To support the individual learner and the group outcome one solution would be to detect issues in the working processes before the result is presented. Definitely, we could rely on the group members to be objective and report such issues or on the lecturer/department leader to identify and sense tensions. But is this realistic taking into account the vast amount of technology used and communication around the project that is transferred to the digital environment? You cannot just trust your eyes and ears anymore, but you must be able to analyze patterns group members follow while using technological support.

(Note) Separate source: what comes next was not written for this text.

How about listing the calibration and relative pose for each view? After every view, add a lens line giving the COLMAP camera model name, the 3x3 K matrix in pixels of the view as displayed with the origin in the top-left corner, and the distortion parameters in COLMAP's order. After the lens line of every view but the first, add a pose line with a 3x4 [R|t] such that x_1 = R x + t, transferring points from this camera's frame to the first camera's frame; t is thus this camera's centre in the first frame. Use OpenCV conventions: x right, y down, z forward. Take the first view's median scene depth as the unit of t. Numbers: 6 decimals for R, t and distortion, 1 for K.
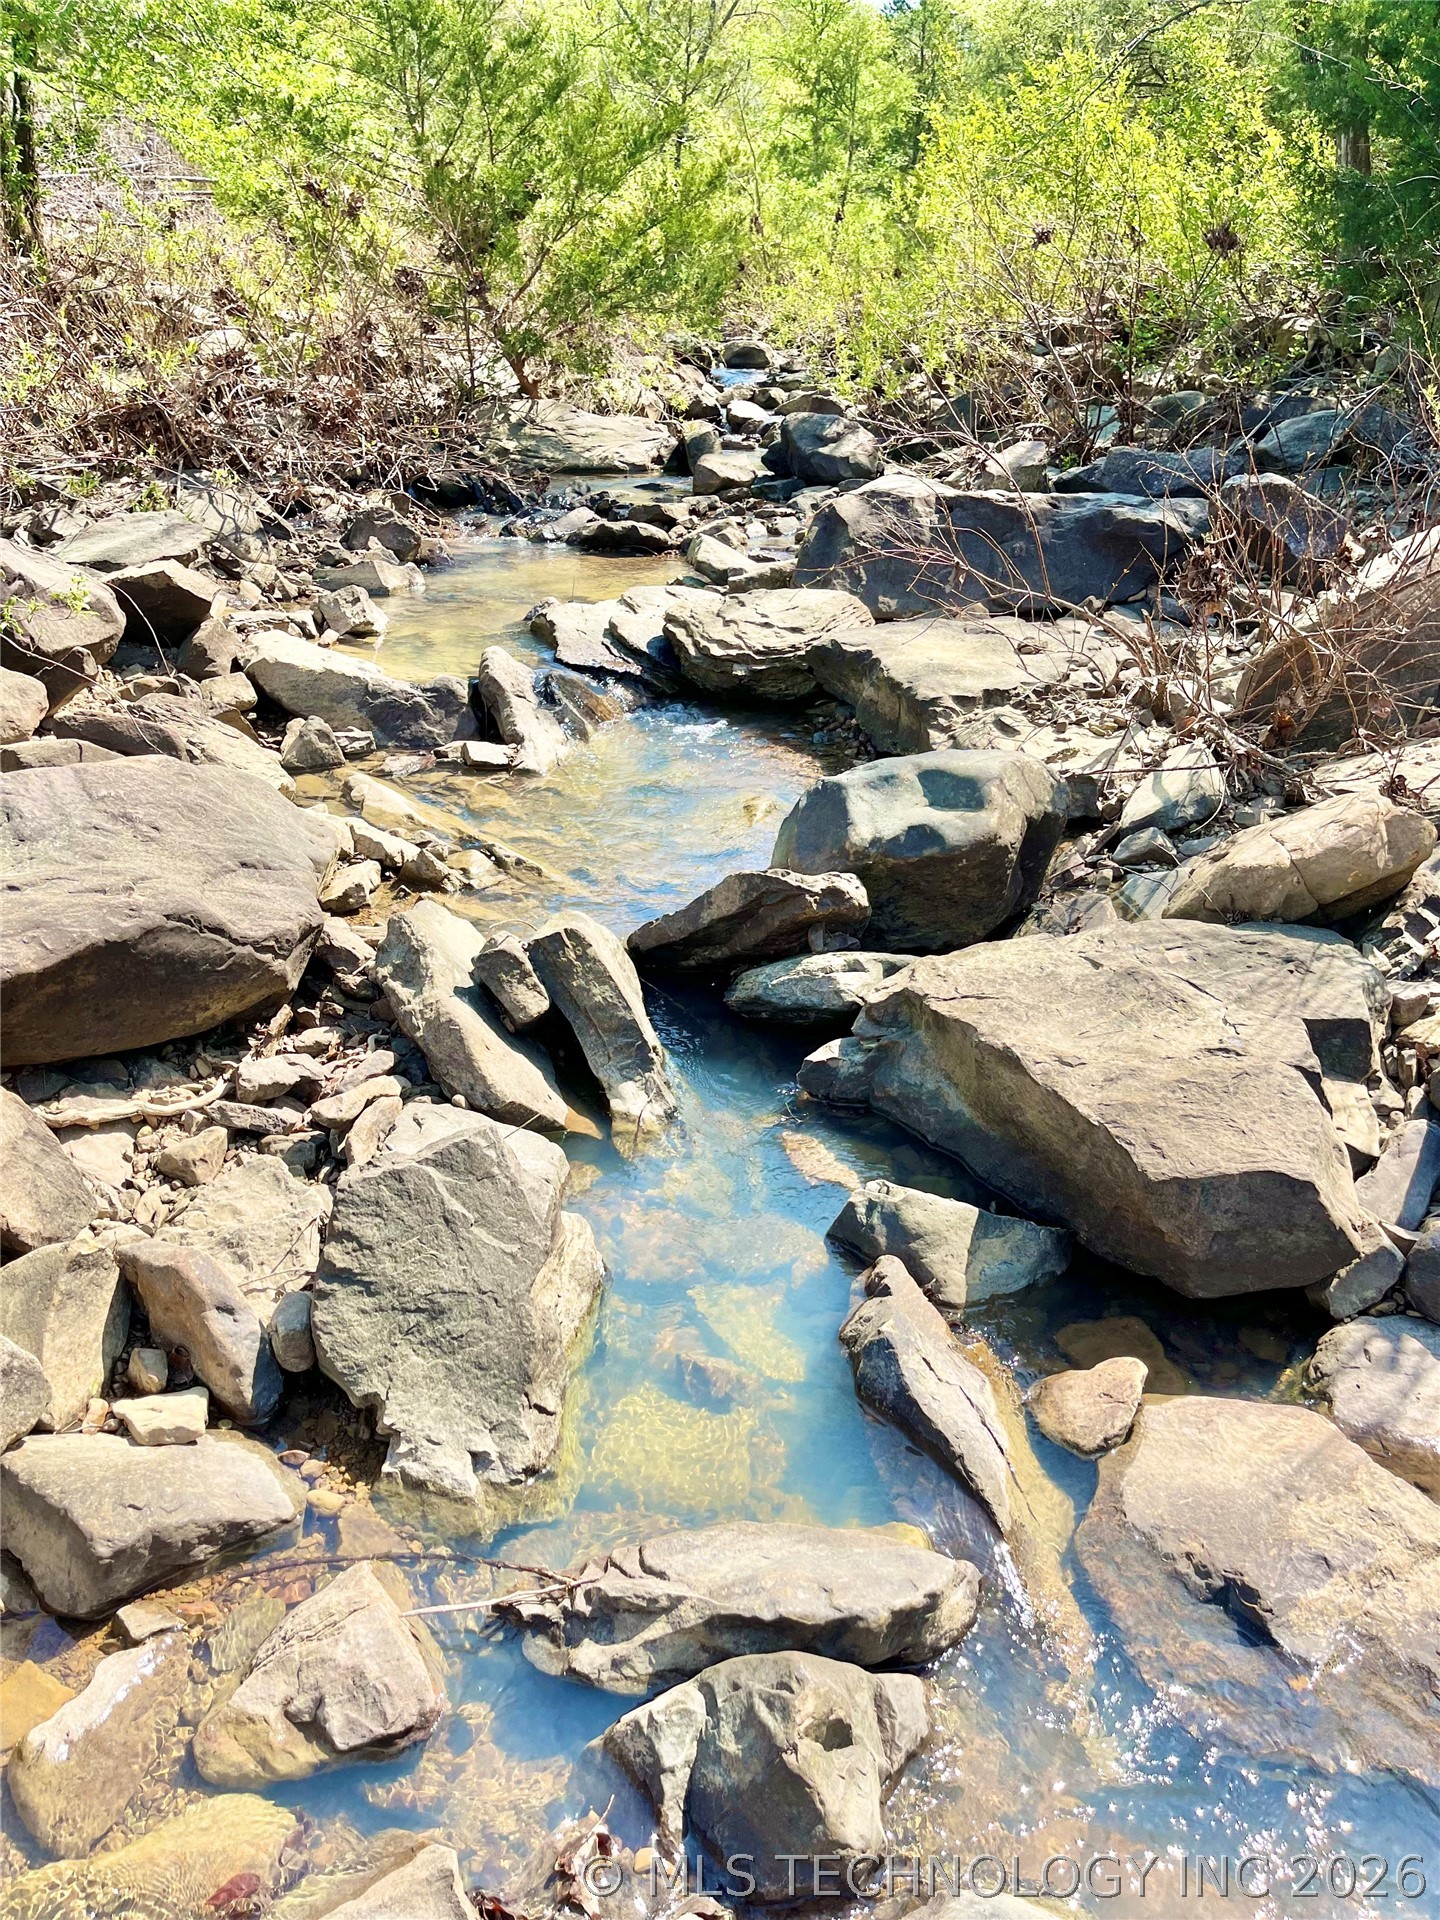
lens RADIAL K [[1461.9, 0, 720.9], [0, 1461.9, 961.1], [0, 0, 1]] dist [0.027309, -0.007871]
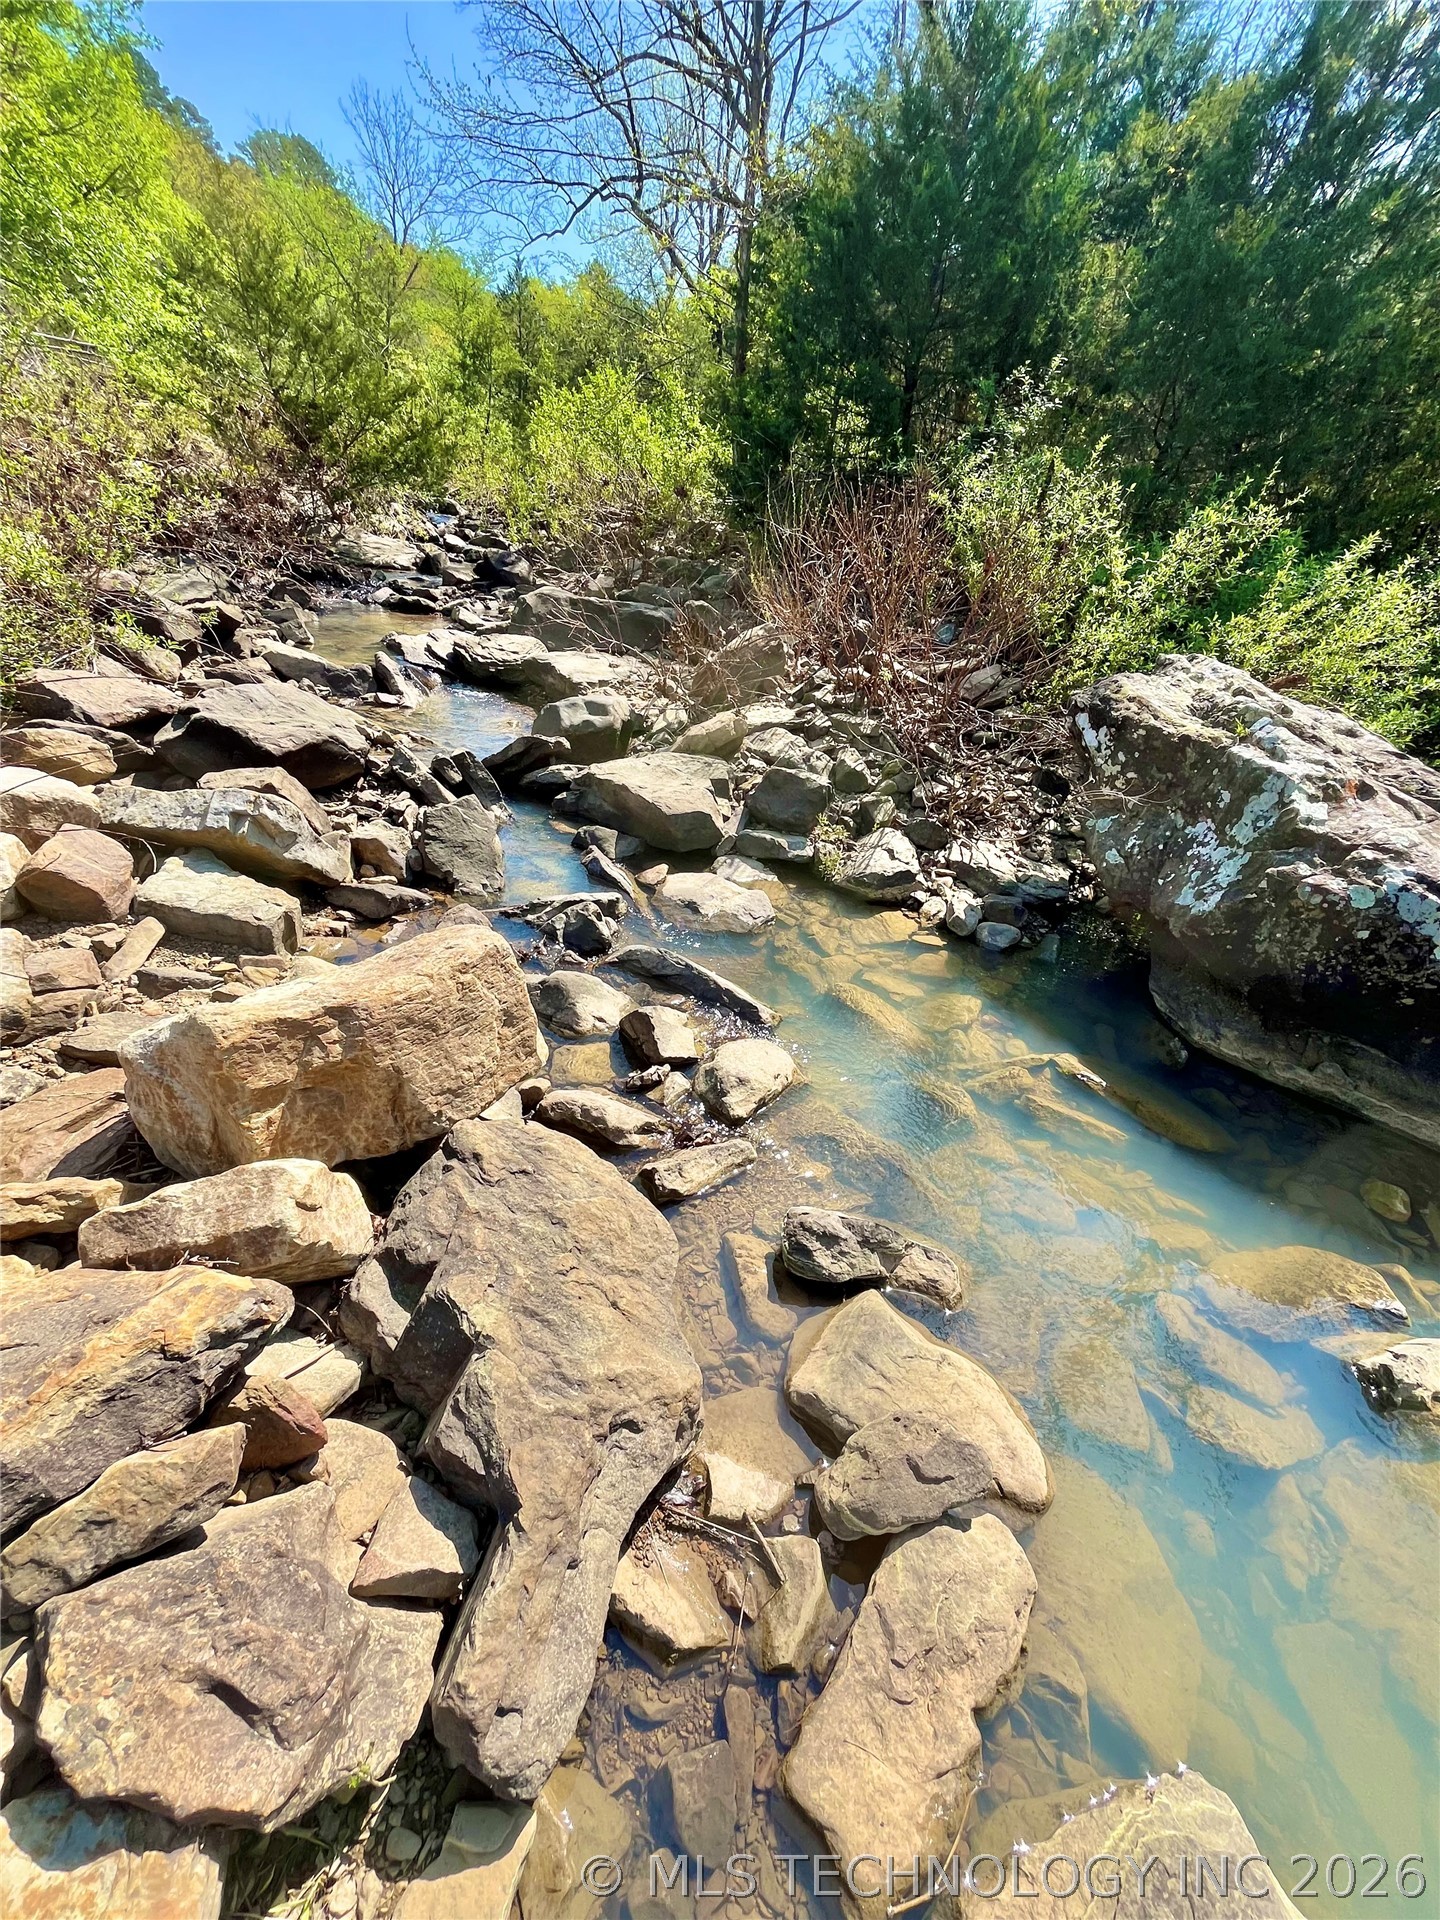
lens RADIAL K [[772.8, 0, 720.5], [0, 772.8, 957.1], [0, 0, 1]] dist [-0.003694, -0.000328]
pose [[0.936704, -0.073993, 0.342213, -0.106912], [0.028184, 0.990177, 0.136952, 0.104390], [-0.348985, -0.118638, 0.929588, -0.349911]]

In addition I am not talking about storing (intermediate) results (as I do it in this blog here for example). I am talking about the factual analysis of user data to identify patterns, workloads and routines. In anticipation on the critiques: yes, one could argue, that this is the control/observation/tracing of people by using information technology and data analyzing features. I want to argue that because people use information technology we need data analysis to acknowledge their work in the digital space.
Which leads back to the high aspirations mentioned earlier: just because I try to be as objective and unbiased about others and their work – may I assume that others try that is well? Should I set a good example and trust in others to evaluate the work done as a whole? If I do answer yes to all of these questions, does that mean I should not try to evaluate work more objectively? And when work becomes more complex, especially the progress until we reach a certain outcome, should I not use information technology (for the good cause) to improve my objectiveness?